YOUR TASK: Please repeat the lines below exactly. Begin with the line containing "Identify the document" and go on through the line containing "Rendered at 1005 by 1418 pixels.".
○ ○ ○ ○ ○ ○ ○
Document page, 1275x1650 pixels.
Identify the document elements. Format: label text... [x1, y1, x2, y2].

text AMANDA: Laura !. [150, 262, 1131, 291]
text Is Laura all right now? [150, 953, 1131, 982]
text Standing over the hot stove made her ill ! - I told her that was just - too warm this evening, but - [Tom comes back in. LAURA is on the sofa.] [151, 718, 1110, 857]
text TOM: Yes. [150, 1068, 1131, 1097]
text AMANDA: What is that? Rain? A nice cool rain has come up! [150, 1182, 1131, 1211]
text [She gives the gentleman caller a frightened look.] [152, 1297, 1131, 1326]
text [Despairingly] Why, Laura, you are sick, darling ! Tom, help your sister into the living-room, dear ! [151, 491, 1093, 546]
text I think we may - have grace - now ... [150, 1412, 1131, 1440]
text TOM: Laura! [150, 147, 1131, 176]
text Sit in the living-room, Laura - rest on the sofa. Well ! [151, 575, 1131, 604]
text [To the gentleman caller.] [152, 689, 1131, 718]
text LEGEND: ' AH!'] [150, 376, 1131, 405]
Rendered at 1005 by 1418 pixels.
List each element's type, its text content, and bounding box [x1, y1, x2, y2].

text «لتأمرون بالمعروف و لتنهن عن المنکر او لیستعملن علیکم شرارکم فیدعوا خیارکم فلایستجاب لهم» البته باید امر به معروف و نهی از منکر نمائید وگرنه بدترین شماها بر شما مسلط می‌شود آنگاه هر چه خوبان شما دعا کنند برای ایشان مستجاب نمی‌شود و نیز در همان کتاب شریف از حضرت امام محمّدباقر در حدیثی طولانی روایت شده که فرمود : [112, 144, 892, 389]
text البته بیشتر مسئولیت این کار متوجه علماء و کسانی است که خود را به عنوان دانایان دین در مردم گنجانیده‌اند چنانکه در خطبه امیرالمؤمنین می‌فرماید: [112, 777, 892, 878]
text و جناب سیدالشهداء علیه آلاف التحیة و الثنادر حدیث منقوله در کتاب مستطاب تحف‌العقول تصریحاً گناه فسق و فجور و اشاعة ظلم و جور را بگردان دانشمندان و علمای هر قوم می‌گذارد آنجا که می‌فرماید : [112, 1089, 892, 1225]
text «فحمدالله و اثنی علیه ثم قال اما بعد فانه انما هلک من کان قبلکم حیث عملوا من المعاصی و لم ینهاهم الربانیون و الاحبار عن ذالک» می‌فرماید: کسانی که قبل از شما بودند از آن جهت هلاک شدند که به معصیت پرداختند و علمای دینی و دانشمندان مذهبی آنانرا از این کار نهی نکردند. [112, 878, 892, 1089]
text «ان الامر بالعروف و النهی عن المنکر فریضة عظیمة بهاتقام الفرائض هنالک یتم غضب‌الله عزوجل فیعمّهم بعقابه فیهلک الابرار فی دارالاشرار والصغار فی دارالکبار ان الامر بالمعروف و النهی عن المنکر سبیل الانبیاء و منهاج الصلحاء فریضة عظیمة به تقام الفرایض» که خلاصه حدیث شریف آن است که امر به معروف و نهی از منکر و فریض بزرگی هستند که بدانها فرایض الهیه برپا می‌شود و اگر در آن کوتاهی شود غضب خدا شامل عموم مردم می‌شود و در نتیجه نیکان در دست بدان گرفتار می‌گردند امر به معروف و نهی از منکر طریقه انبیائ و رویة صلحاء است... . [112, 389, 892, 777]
○ ○ ○ ○ ○ ○ ○
COMPLETED EXERCISE:
Identify the document elements. Format: label text... [x1, y1, x2, y2].

text AMANDA: Laura !. [150, 262, 1131, 291]
text Is Laura all right now? [150, 953, 1131, 982]
text Standing over the hot stove made her ill ! - I told her that was just - too warm this evening, but - [Tom comes back in. LAURA is on the sofa.] [151, 718, 1110, 857]
text TOM: Yes. [150, 1068, 1131, 1097]
text AMANDA: What is that? Rain? A nice cool rain has come up! [150, 1182, 1131, 1211]
text [She gives the gentleman caller a frightened look.] [152, 1297, 1131, 1326]
text [Despairingly] Why, Laura, you are sick, darling ! Tom, help your sister into the living-room, dear ! [151, 491, 1093, 546]
text I think we may - have grace - now ... [150, 1412, 1131, 1440]
text TOM: Laura! [150, 147, 1131, 176]
text Sit in the living-room, Laura - rest on the sofa. Well ! [151, 575, 1131, 604]
text [To the gentleman caller.] [152, 689, 1131, 718]
text LEGEND: ' AH!'] [150, 376, 1131, 405]
Rendered at 1005 by 1418 pixels.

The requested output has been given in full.